Unfortunately, I took these photos without keeping track of the names of the companies that produced them, so you may have to treat this as a bit of a treasure hunt. Please let me know if you know who produced them, and I’ll give them proper credit. Or, if I have time, I’ll track them down again today before I leave.
The first set is from a small booth in the North Hall, in the Korean section of the International Gateway. Each of these pieces has small, iPhone-size video screens embedded in them, with animated versions of the types of traditional paintings you would find on a folding multi-panel rice-paper screen.
This first one is the most straightforward; it’s just over a foot high, and has eight animated videos playing on it.
This uses the same technology with six animated screens to make something reminiscent of a sailboat. This is the first one I saw, and is quite beautifully finished with lacquer and gold leaf.
This is my favorite one, and resembles a folding fan with twelve video screens forming a continuous series of animated panels. Due to the electronics involved that appear to be hidden in the base, I don’t believe it could be used as a fan (though it’s believable that it could fold and unfold), but in a few years, I wouldn’t be surprised if something like this becomes an actual portable product.
The “Music Baggie” is from another Korean company showing in South Hall 2, that has used flat, bendable Electrostatic speakers to create audio devices that can be part of textiles. Electrostatic speakers aren’t as commonly seen now, but they used to be targeted at audiophiles. They were also showing electrostatic headphones, but those didn’t look as interesting, so I didn’t photograph them. This seems like a semi-reasonable product, perhaps for high-end shopping bags.
This is by the same company and uses the same technology to create a speaker consisting of a cylindrical roll. They claim that you can vary the audio characteristics to suit your tastes by rolling it tighter or looser. This sounded pretty decent, actually.
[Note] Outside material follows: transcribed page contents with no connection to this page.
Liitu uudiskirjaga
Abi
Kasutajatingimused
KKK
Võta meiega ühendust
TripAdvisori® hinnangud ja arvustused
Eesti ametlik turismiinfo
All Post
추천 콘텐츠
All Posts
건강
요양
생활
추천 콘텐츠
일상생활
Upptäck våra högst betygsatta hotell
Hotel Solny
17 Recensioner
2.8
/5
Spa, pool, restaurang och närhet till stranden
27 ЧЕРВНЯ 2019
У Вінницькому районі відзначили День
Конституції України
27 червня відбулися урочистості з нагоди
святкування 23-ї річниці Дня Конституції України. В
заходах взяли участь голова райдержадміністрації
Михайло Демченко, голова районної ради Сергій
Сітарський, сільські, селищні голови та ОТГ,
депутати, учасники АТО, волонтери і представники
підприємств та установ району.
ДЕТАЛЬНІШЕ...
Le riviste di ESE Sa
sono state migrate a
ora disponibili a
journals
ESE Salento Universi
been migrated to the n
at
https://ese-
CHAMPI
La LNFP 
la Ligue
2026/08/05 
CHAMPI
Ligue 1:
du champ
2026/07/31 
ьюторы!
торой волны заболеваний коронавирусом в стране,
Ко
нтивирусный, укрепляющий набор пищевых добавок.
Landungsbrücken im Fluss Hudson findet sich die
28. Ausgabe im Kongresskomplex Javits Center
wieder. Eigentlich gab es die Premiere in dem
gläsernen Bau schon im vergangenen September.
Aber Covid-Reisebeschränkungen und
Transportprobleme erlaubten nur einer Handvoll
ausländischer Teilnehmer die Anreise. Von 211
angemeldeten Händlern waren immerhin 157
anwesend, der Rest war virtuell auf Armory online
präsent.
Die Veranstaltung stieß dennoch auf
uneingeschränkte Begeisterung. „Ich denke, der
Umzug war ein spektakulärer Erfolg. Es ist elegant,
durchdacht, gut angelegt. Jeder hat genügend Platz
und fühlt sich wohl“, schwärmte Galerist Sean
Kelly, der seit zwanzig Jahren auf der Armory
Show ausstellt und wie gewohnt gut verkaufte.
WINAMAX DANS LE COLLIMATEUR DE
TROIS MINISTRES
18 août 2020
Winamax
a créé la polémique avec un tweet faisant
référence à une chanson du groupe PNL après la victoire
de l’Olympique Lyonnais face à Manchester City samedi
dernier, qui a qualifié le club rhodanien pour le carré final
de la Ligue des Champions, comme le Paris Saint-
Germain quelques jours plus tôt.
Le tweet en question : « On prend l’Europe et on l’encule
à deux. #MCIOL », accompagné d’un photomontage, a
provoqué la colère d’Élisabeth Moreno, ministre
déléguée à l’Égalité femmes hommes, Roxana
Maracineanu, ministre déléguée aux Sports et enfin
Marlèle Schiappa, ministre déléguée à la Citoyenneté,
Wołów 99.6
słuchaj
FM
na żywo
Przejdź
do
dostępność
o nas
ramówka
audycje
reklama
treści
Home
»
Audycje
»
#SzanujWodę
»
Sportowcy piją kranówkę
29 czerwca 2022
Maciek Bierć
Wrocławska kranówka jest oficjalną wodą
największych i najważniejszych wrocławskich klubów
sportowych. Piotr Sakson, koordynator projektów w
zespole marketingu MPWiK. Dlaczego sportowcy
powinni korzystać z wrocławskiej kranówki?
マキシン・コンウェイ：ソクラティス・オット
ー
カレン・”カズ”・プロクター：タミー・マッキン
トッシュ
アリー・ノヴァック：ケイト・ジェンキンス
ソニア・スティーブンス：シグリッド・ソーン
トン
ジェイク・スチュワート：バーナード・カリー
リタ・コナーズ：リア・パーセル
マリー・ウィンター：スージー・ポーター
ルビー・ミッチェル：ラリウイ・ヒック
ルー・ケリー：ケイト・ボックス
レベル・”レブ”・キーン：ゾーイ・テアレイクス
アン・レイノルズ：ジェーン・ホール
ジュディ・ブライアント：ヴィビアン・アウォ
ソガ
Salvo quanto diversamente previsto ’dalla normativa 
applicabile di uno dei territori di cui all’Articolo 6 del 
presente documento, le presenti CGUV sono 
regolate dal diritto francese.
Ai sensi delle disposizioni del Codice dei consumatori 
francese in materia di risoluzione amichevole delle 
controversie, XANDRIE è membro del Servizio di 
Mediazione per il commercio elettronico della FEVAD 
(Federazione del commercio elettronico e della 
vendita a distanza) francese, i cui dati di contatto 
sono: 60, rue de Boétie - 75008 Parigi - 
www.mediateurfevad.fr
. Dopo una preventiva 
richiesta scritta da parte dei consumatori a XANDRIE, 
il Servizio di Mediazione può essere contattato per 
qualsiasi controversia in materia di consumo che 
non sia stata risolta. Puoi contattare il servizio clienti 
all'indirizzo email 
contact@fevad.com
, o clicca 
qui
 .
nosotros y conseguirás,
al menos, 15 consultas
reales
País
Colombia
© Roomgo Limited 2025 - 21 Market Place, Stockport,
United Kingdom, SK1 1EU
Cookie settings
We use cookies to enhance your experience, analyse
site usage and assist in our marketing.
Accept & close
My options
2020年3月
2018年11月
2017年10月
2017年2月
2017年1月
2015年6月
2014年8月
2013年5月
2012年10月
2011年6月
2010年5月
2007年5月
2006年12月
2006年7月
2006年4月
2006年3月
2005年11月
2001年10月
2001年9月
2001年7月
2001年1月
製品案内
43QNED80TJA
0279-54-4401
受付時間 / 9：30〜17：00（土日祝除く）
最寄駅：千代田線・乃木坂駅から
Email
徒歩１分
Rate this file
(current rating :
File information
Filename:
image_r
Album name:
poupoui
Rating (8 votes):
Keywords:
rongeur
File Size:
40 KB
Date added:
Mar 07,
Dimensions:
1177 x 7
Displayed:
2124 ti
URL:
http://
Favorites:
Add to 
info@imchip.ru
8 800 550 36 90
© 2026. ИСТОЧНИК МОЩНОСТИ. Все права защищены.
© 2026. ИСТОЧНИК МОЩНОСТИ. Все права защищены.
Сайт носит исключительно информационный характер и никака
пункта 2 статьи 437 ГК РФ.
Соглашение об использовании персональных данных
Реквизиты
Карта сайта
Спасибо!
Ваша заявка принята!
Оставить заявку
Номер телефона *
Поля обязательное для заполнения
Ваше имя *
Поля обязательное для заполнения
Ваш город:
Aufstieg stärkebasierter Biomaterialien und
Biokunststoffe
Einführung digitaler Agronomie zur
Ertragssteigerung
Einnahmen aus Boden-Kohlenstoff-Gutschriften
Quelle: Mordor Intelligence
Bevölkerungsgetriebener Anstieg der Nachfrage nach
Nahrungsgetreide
My final photo is from a different Korean company also located in the South Hall, using similar electrostatic speaker technology. Their main product appears to be transparent speaker films that you can place over displays, so you don’t have to have separate speakers from the displays. However, I really liked this example, where they made boat sails out of the speaker film, and integrated it with a sailboat design. Perhaps next year, we’ll see a combination of the boat-sail video screen with the boat-sail speaker to make a perfect multimedia model boat.